## [AIM OF THE EXERCISE]
Give everything from the start of the entries down to the line containing "ld not enter" as a JSON list of strings, one string per line, skipping blank lines. Leave the pictures out of the answer.

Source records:
+ + + + + + +

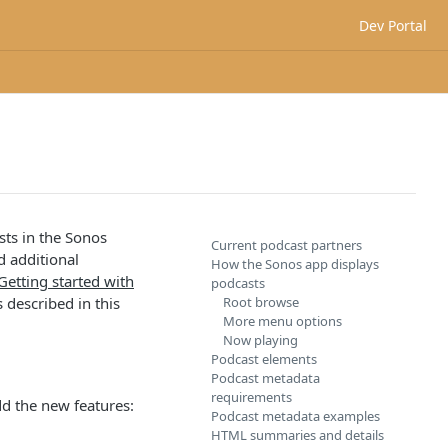
Dev Portal
sts in the Sonos
Current podcast partners
d additional
How the Sonos app displays
Getting started with
podcasts
 described in this
Root browse
More menu options
Now playing
Podcast elements
Podcast metadata
requirements
dd the new features:
Podcast metadata examples
HTML summaries and details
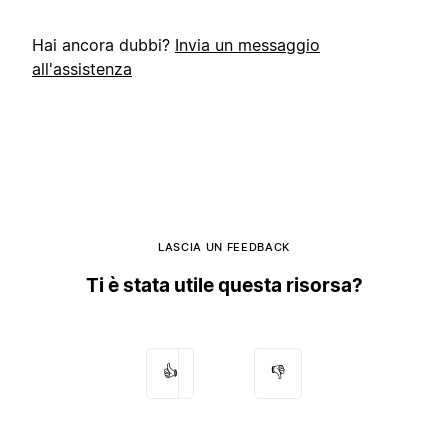
Hai ancora dubbi?
Invia un messaggio
all'assistenza
LASCIA UN FEEDBACK
Ti è stata utile questa risorsa?
👍
👎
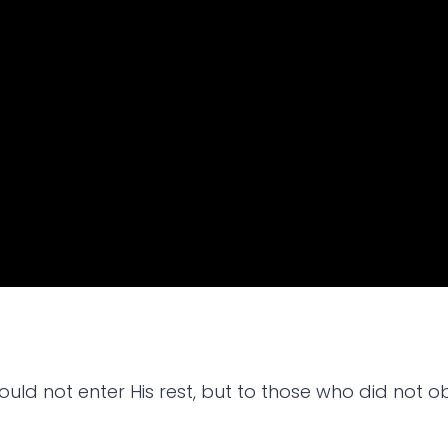
ld not enter His rest, but to those who did not o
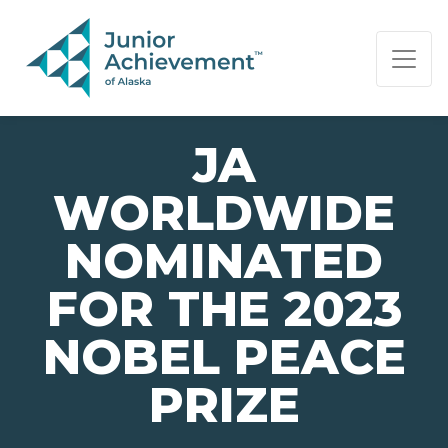
PAGE NAVIGATION:
END OF PAGE NAVIGATION.
JA
WORLDWIDE
NOMINATED
FOR THE 2023
NOBEL PEACE
PRIZE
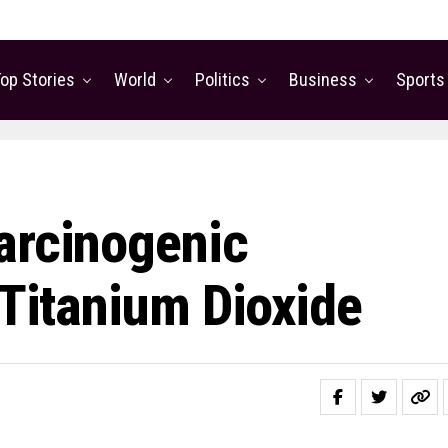
op Stories
World
Politics
Business
Sports
arcinogenic
 Titanium Dioxide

+ + + + + + +

## [RESULT]
[
  "Dev Portal",
  "sts in the Sonos",
  "Current podcast partners",
  "d additional",
  "How the Sonos app displays",
  "Getting started with",
  "podcasts",
  " described in this",
  "Root browse",
  "More menu options",
  "Now playing",
  "Podcast elements",
  "Podcast metadata",
  "requirements",
  "dd the new features:",
  "Podcast metadata examples",
  "HTML summaries and details",
  "Hai ancora dubbi?",
  "Invia un messaggio",
  "all'assistenza",
  "LASCIA UN FEEDBACK",
  "Ti è stata utile questa risorsa?",
  "👍",
  "👎",
  "ld not enter His rest, but to those who did not o"
]